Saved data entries

···

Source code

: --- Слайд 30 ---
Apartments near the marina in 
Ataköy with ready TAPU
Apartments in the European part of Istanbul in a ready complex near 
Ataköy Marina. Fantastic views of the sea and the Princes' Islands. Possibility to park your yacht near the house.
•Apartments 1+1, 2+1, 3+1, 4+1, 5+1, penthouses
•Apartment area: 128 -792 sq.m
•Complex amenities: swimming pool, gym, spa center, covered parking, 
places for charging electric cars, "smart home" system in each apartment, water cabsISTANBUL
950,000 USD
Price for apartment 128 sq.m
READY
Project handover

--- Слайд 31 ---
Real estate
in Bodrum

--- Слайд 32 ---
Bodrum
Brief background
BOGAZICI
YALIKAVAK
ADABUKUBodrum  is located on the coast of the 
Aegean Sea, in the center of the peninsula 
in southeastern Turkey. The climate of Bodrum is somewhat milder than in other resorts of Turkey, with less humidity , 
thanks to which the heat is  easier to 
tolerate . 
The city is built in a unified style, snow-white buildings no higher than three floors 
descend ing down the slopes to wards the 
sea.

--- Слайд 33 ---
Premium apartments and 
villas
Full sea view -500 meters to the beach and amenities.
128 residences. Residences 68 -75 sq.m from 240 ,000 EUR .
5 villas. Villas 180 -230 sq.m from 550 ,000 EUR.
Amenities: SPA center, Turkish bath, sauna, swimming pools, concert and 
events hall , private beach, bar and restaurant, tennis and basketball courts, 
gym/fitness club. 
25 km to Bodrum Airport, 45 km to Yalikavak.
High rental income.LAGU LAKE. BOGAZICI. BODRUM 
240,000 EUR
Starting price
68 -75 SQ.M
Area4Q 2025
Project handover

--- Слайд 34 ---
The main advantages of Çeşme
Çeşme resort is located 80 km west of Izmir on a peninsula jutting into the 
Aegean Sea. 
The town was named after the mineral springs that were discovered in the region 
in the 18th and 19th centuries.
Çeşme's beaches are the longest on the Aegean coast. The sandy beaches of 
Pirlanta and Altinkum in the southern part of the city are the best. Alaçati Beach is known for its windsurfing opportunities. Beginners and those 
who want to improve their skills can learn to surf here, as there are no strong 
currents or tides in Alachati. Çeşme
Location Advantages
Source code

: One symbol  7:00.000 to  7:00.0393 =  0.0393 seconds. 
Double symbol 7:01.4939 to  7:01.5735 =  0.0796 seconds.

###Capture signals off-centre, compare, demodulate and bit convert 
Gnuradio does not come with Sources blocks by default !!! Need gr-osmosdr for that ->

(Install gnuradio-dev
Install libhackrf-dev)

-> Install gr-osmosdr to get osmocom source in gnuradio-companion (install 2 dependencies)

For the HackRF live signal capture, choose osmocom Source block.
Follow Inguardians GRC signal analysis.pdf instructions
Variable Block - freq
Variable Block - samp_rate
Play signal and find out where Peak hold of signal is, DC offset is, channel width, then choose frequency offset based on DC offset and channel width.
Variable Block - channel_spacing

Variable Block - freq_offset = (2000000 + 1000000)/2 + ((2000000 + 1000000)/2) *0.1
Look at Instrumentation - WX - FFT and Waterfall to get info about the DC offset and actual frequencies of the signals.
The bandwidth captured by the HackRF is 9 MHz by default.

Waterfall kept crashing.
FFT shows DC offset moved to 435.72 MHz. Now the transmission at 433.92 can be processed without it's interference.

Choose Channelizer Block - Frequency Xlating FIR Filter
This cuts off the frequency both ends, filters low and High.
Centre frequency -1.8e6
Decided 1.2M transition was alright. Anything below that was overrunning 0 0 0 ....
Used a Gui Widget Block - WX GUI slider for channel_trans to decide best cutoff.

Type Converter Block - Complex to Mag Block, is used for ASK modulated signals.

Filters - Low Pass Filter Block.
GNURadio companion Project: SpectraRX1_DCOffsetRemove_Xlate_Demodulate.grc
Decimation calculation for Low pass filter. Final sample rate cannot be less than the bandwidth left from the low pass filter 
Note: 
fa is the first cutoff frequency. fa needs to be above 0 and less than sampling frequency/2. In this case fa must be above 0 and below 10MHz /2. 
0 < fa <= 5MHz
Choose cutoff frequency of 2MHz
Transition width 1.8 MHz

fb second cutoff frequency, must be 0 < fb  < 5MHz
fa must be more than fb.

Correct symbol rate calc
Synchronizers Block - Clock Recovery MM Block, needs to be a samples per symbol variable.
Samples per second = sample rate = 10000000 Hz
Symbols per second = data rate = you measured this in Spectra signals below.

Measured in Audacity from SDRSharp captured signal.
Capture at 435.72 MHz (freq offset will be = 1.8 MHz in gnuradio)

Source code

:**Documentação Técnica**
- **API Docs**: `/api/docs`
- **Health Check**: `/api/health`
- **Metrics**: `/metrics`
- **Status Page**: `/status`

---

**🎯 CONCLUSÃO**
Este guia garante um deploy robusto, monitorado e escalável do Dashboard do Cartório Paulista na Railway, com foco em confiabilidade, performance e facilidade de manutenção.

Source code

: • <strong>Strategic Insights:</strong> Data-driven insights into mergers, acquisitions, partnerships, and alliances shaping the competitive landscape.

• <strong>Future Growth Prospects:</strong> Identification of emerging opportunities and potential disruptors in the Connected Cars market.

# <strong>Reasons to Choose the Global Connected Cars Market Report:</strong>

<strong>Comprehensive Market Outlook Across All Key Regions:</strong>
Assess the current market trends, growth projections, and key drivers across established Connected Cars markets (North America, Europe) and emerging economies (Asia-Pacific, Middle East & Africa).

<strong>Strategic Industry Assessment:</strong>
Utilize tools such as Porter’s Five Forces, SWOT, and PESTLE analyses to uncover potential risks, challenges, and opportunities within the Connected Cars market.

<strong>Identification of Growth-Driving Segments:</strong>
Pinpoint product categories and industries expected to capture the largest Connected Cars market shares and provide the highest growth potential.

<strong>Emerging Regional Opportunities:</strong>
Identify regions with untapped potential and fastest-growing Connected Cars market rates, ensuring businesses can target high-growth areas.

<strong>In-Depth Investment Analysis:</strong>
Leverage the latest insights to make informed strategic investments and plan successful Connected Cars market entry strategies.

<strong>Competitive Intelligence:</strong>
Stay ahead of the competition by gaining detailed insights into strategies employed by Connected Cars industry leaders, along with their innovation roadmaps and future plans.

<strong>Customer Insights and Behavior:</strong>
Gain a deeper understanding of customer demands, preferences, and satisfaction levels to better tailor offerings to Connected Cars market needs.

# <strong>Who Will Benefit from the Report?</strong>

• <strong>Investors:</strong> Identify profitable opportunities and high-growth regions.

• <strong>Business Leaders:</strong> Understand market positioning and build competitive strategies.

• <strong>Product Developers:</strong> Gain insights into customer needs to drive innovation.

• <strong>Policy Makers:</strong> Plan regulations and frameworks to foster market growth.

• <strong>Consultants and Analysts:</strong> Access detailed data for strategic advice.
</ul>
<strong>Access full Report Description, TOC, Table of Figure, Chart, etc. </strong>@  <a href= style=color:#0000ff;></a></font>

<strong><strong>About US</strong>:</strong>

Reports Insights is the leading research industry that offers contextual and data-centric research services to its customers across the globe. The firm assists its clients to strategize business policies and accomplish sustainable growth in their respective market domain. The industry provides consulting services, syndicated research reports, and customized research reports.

···

Output the lines of the items as a Markdown table with columns named Row and Line, starting with the line containing "# <strong>Who Will" and going on through the line containing "build competitive strategies.". Number each row and leave out blank lines.

| Answer to the exercise |
| Row | Line |
|---|---|
| 1 | # <strong>Who Will Benefit from the Report?</strong> |
| 2 | • <strong>Investors:</strong> Identify profitable opportunities and high-growth regions. |
| 3 | • <strong>Business Leaders:</strong> Understand market positioning and build competitive strategies. |